Dr. Gonzalez-Campoy, who serves on the board of directors of the American Association of Clinical Endocrinologists, agrees with the recommendations. “The ACCORD, ADVANCE, and VADT emphasize the need to individualize care. … The recent publications that show no benefit in cardiovascular outcomes with attempts at normalizing glycemic control were all done on people with type 2 diabetes that had been longstanding. Therefore, these findings are not applicable to people with type 1 diabetes, nor do they apply to people with new onset diabetes mellitus. People with type 2 DM who may achieve normal A1c values with lifestyle changes alone, or with weight management, should not increase their A1c values. … There is good epidemiological data that relates increasing A1c values to an increased risk of death,” he said.
A substudy of VADT presented at the ADA's annual meeting in June suggested patients earlier in their history of type 2 diabetes had the most benefit of improved glycemic control, said Dr. Daniel Einhorn, head of the Sharp Diabetes Treatment and Research Center, San Diego.

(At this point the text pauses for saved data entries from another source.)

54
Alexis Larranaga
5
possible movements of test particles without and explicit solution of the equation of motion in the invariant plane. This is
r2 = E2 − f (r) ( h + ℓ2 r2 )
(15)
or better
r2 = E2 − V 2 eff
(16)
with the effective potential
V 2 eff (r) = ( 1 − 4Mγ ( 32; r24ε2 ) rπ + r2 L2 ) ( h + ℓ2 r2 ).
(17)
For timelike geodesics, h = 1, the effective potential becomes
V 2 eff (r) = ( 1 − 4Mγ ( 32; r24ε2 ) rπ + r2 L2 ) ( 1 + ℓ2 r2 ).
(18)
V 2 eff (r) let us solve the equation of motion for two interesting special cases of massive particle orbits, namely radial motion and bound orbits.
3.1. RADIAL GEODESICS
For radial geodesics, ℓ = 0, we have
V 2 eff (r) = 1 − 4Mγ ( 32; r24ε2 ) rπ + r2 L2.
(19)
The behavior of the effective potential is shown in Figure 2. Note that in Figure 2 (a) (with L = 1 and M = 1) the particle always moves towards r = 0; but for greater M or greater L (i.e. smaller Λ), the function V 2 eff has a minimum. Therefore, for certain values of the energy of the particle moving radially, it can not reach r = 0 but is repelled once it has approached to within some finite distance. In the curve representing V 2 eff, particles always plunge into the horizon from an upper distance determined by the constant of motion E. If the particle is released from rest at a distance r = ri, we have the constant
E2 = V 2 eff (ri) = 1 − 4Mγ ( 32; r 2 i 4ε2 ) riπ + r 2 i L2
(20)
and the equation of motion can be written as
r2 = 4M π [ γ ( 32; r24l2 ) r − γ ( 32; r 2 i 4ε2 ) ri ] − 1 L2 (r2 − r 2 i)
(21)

“The key is not to throw out the baby with the bathwater. The VADT and ACCORD suggest that some populations may not benefit from tight glycemic control and there may be risks associated with tight control in these same populations, i.e., with cardiovascular disease and/or increased risk of hypoglycemia. This does not detract from the wealth of information that good glycemic control confers benefit on microvascular disease and, given a long enough window, cardiovascular disease,” said Dr. Einhorn, also on the AACE board of directors.
Proving a CVD benefit from glycemic control takes much longer than does blood pressure or lipid control, he added.
Dr. Gonzalez-Campoy noted that insulin and sulfonylureas, which are associated with hypoglycemia, may have incurred a greater risk for cardiovascular events than agents which do not increase the hypoglycemic risk. In any case, “Patients should always be counseled on the benefits of physical activity, medical nutrition therapy, and behavior modification. Patients should be reminded that active involvement on their part is essential to success.”
Seven of the eleven members of the document's writing committee disclosed financial dualities of interest with companies that manufacture diabetes-related products. Dr. Skyler, of the University of Miami, reported receipt of fees totaling $10,000 per year or more from Amylin Pharmaceuticals, Dexcom Corp., Novo Nordisk, and Nutrition 21. Dr. Gonzalez-Campoy receives all grant support from the MNCOME Foundation.